On 10/04/18 at 9:50 AM, CMA #1 transported the resident down the hall, stopped, and lowered the leg rest. The CMA did not reposition the resident's bottom. The CMA transported the resident back up the hall and the resident had a grimace on his face. The resident was taken into the television area and transferred to the recliner by LPN #1 and the CMA. The staff lifted the resident under the arms and pulled on back of his pajama bottoms to complete the lift. The resident did not bear weight or assist with the lift. The resident was grimacing and the pajama bottoms were wedged in between his buttocks.

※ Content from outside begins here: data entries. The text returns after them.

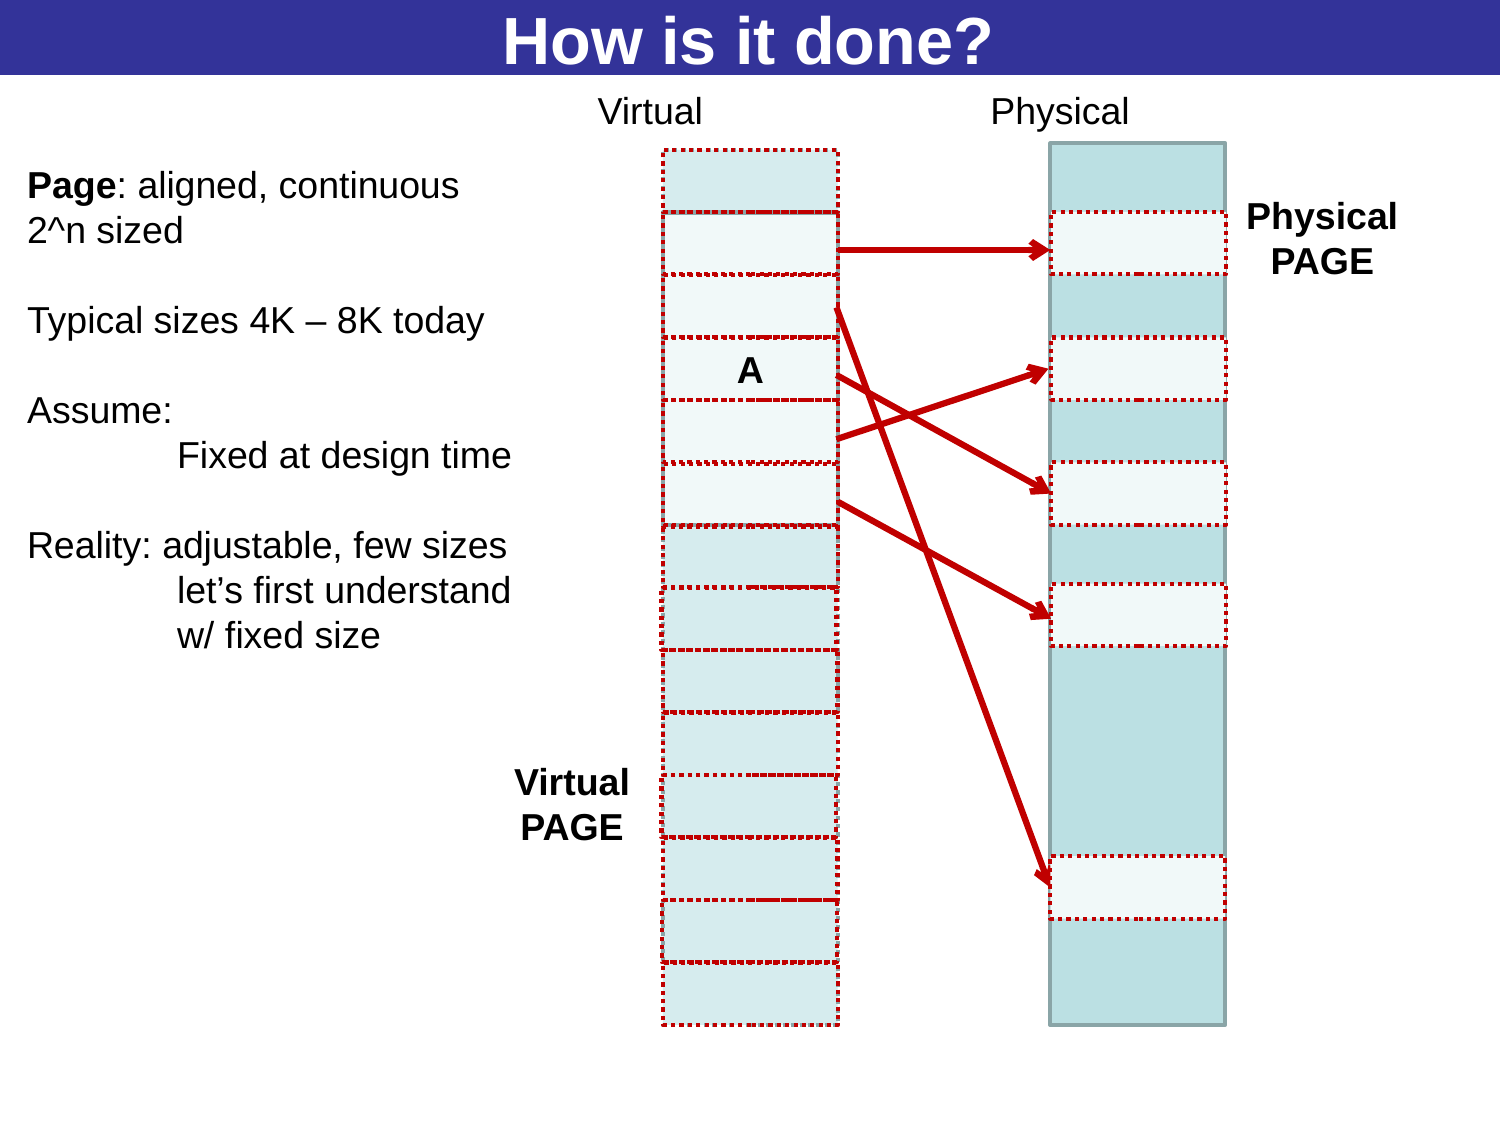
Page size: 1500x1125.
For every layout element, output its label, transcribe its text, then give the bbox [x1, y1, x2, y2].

text_box [1055, 335, 1228, 402]
text_box [1057, 525, 1227, 583]
text_box [661, 398, 830, 464]
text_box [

On 10/09/18 at 1:47 PM, the LPN coordinator for the unit was interviewed regarding transfer technique. The LPN stated a non-weight resident would be transferred with two persons using a gait belt, a sliding board, or a Hoyer lift. The LPN stated the staff were not to transfer a resident lifting under the resident's arms or with the use of their pants. The LPN stated the staff were to reposition the residents in wheelchairs or Broda chairs every 30 minutes and were to utilize the foot support.
Five employee personnel files were reviewed. The files did not document skill checks had been completed for for three of the five employees whose files were reviewed. The facility could not provide documentation for the employees skill checks.
On 10/08/18 at 1:28 PM, the administrator (ADM) was interviewed. The ADM stated only two of the five requested skill check sheets had been obtained. The ADM stated a new employee would follow another employee for two weeks after hire. The ADM stated it was the responsibility of the new employee and the employee who was orienting them to turn in the skills check off sheets.